THE CRUCIBLE OF TIME BY JOHN BRUNNER

“I see the folk up yonder!” she declared. She did not, but she knew it was what her saviors expected.

There was a puff of excitement from the young people. Aglabec canceled it with a quick gesture.

“You believe at last?” he challenged Chybee.

“How could I not, after all the visions that have come to me?”

“Are you obliged to Ugant for them?”—in a stern commanding tone.

“Ugant? What I’ve been through, all my suffering, was due to her! You saved me, though! You saved me!”

“Then,” said Aglabec with enormous satisfaction, “you must tell us what Ugant is planning, and all the ways in which we can forestall her frightful plot.”

IX

But Aglabec did not begin his interrogation at once, as though afraid that Chybee’s obedience might still be colored by excessive eagerness to please. He had her taken to the home of one of his followers, a certain Olgo. It was neither large nor well kept, but in comparison with the place where she had been incarcerated it was paradise. There she babbled of indebtedness while her sore mantle was tended and food and drink were meted out to her, enough to restore part of her lost bulk, but far from all.

This, though, was only half the treatment he had decided on. Much more important was the fact that by dark and by bright other of his disciples came to visit, and greeted her as one saved for the cause of truth, and sat by her telling wondrous stories about their mental voyages to the planets. Dimly she remembered there was a reason not to believe such yarns, but she was afraid to claw hold of it; she knew, though nobody had said so, that if she expressed the slightest doubt she would be returned to captivity.
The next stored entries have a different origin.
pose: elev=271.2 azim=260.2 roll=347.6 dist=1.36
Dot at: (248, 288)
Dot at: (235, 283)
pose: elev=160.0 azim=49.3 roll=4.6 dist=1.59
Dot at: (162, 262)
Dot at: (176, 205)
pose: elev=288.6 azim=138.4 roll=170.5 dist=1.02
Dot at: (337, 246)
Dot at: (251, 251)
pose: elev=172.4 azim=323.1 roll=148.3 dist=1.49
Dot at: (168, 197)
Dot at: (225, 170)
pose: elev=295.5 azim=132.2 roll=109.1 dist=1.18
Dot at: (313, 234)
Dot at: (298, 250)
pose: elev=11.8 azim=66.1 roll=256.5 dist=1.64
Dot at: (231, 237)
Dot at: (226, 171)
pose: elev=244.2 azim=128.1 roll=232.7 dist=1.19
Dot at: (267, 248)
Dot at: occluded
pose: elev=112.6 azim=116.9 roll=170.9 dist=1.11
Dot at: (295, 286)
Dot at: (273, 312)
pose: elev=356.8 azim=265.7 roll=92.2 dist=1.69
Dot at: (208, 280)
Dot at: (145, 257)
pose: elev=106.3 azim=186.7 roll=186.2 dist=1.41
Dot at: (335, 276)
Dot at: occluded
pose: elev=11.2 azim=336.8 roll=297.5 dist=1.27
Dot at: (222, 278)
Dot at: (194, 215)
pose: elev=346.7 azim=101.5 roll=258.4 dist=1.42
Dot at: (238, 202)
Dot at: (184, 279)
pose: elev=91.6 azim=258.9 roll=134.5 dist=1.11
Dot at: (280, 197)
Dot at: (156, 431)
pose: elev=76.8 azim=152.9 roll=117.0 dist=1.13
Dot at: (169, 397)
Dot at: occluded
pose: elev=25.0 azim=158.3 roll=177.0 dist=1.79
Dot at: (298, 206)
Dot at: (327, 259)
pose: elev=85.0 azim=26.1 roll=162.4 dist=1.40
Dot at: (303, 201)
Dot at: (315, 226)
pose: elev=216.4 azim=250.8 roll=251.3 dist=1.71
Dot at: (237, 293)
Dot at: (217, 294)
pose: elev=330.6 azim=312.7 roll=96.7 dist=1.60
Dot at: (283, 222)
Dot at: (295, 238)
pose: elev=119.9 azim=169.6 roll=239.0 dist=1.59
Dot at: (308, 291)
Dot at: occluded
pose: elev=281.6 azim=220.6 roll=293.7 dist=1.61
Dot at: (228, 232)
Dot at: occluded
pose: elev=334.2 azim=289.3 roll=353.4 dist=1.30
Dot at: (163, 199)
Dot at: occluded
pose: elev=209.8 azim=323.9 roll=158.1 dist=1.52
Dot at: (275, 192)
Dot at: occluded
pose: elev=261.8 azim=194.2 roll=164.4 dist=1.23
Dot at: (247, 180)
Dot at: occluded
Besides, the pheromones inciting to credulity were denser than ever, not only within the house but throughout the psychoplanetarist quarter. Docile under the impact of them, she listened passively as she heard about the vigorous inhabitants of Sunbride, reveling in the brilliance of the solar glare, absorbing and transmuting it until by willpower alone they could sculpture mountain ranges to amuse themselves … or hurl a giant rock on any reckless race that tried to bridge the spatial void.

Others told her of the ancient culture on Swiftyouth, so far advanced that bodies were scarcely necessary to them anymore. There, she learned, budding and death had long been obsolete; perfected minds could don and doff a physical envelope at whim.

Yet more marvels were recounted to her, concerning the giant planets each of which was itself a conscious being, the end-product of craws of years of evolution, so perfectly and so precariously adapted that a single seed from any other world might destroy them, and thus waste the fruit of an age-long study of the universe. (Dimly Chybee realized that this contradicted what she had been told at Hulgrapuk, but that of course was due to Imblot’s heresy.) To such colossal beings even the inhabitants of their own moons were dangerous; therefore the latter had been taught, by channels of mental communication, to rest content with their own little spheres. Awed, yet determined to fulfill their several destinies, they had set about contacting intelligences more like themselves, using techniques the giant worlds had pioneered, with success in every case bar one: this world whose moon was dead.

“Our world!” Chybee whispered, and they praised her for her flawless understanding.

“Perhaps, in the very long ago,” someone said, “our moon too was an abode of life. But arrogant fools down here must have sent a vessel thither. What else can account for it being barren, when none other of the solar family is so except the asteroids, which orbit too close to the sun?”

“Not even they, in one sense,” someone else objected. “We know of life existing in hot gas-glouds, don’t we? I think some of them make use of the asteroids, for purposes we dare not dream of!”

All the listeners murmured, “Very likely!”

And one of them added with a sigh, “What miracles must be taking place in the Major Cluster! What would I not give to eavesdrop on the feelings of a new-budded star!”